Uzbekistan: Russian Politician Spreads False Rumors of Unrest
The Rapture didn't take place on May 21 as some believers had scheduled it -- and the Facebook revolution didn't take place in Uzbekistan last week, either.
A Russian politician in Moscow blogging a false story of "10,000 citizens on the streets of Tashkent, and 15,000 in Andijan and Ferghana" set off a wave of speculation on Russian and Uzbek news sites, but reputable outlets such as fergananews.com immediately denied the rumor, citing their own reporters who found nothing happening. Local human rights activists also reported that no demonstrations were taking place, and later some Western diplomats confirmed that no crowds were forming on the streets -- that many people would not go unnoticed.
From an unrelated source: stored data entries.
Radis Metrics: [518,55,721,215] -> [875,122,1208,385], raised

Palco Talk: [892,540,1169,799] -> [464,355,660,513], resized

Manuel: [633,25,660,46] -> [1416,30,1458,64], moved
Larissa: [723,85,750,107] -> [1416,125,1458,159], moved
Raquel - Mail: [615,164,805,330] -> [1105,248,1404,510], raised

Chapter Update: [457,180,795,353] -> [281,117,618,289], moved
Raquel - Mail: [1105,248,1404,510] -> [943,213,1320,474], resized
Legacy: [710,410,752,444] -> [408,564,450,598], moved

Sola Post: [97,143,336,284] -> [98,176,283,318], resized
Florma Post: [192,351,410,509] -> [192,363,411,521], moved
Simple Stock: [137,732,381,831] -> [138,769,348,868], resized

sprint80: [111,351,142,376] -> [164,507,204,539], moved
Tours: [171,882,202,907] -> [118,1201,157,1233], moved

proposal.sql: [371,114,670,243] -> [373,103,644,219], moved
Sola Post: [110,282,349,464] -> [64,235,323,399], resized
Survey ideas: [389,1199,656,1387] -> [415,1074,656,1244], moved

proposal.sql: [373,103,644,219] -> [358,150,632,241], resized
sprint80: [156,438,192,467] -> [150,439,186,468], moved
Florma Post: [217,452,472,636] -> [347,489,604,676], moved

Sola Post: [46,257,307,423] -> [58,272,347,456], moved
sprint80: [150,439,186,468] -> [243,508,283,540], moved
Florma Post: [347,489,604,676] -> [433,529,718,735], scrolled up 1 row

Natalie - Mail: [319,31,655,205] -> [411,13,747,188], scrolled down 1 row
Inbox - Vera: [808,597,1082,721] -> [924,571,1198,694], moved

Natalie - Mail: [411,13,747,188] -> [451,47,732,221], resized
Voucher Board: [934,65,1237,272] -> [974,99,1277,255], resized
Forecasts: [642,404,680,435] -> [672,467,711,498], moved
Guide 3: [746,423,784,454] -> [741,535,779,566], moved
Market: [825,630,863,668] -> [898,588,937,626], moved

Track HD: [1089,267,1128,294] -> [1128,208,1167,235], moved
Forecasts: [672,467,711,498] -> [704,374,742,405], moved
Aleksei Mitrofanov, described as a Russian nationalist, is a former parliamentary member formerly from the Liberal Democratic Party of Russia headed by the controversial Vladimir Zhirinovsky, and is now active in Just Russia, a center-left party supportive of the current Russian leadership. His brief blog entry on one of Russia's few independent media sites, Ekho Mosvky, doesn't explain where he got the story.
The involvement of a Russian politician in spreading such an obviously false story immediately fueled hateful commentary and fears that possibly Russia was meddling in Uzbekistan's internal affairs. The independent Uzbek news site uznews.net cited an unnamed "Western observer" who saw the rumor of mass demonstrations "as likely to be part of a long-term strategy adopted by Russia to foment popular unrest in Uzbekistan. He suggested that Mitrofanov was unlikely to be acting without the knowledge of his political allies – the Just Russia party, created by Vladimir Putin."
It doesn't seem likely that the Kremlin would deliberately start trouble with an ally with whom it has sometimes testy relations. Yet Mitrofanov's blog asks a question that the Kremlin no doubt asks itself privately, even if this week's story proved untrue: how will Moscow react if unrest breaks out in Central Asian republics, as it did in April 2010 when then-president Kurmanbek Bakiyev was toppled? Whom will it support?
And conspiracy theorists could also ask whether the aim of such rumors is ultimately to discredit the very idea of social movements appearing authentically in Uzbekistan, despite the real grievances people have there, seeing them inevitably only as instruments of outside forces -- and thereby making people suspicious even when protest is genuine. It's in the interests of the Karimov regime to pretend that it maintains social peace with ever-rising GNP numbers published by the IMF, but the lengths to which the Uzbek government goes to silence dissent betray the concerns under the facade.
Last week, for example, Tatyana Dovlatova, a human rights activist who appeared in a Russian film critical of the treatment of the Russian minority in Uzbekistan was fined $4,000 on libel charges.
It's at times when the regime doles out one political prisoner, tortured, broken, and with the sentence against him still in effect, as it did with Uzbek poet Yusuf Juma this week, that we are reminded of thousands of others who remain behind bars not benefiting from such bargaining with the West.
The wave of demonstrations in the "Arab Spring" in the Middle East has naturally provoked debate as to whether such developments could happen in Central Asia, where, like Egypt's Hosni Mubarak, Uzbekistan's President Karimov has maintained an oppressive rule for 22 years, jailing numerous human rights activists, political opponents and religious believers. And as in Egypt, there have now been at least some calls for people to gather in Tashkent's central Mustakillik (Independence) Square July 1.
Recently, the appearance of a new political movement named Uzbekiston Halk Harakati (Popular Movement of Uzbekistan or PMU), made up of activists from the older opposition party Erk and various Andijan justice groups operating outside and inside Uzbekistan, has prompted further speculation of Facebook and Twitter revolutions. The Halk Harakati Facebook community group page in the Uzbek language has only 302 "likes" currently -- but that's 302 more than can meet openly in a hall or club in Tashkent to organize opposition activities.
The PMU has already begun to stage demonstrations, such as one in Dusseldorf demanding justice for the Andijan massacre, and seems determined to go further than some past emigre groups that have been splintered and ineffective.
The group says that demanding democracy makes as little sense as "preaching to a wild boar that attacks you" and plans to incite civil disobedience, fergananews.com reported. The activists say the opposition has tried for 20 years to fight tyranny by engaging in elections, but it is facing an anti-democratic dictator, and now must move to another form of struggle.
The PMU plans to convene next week in Berlin, and has asked Uzbek Deputy Foreign Minister Vladimir Norov, visiting German May 24-26, to meet with them.
A group of four German parliamentarians has appealed to Norov for the release of Azkam Turgunov and 12 other human rights defenders in Uzbekistan, Freedom Now, an advocacy group for prisoners of conscience, reported.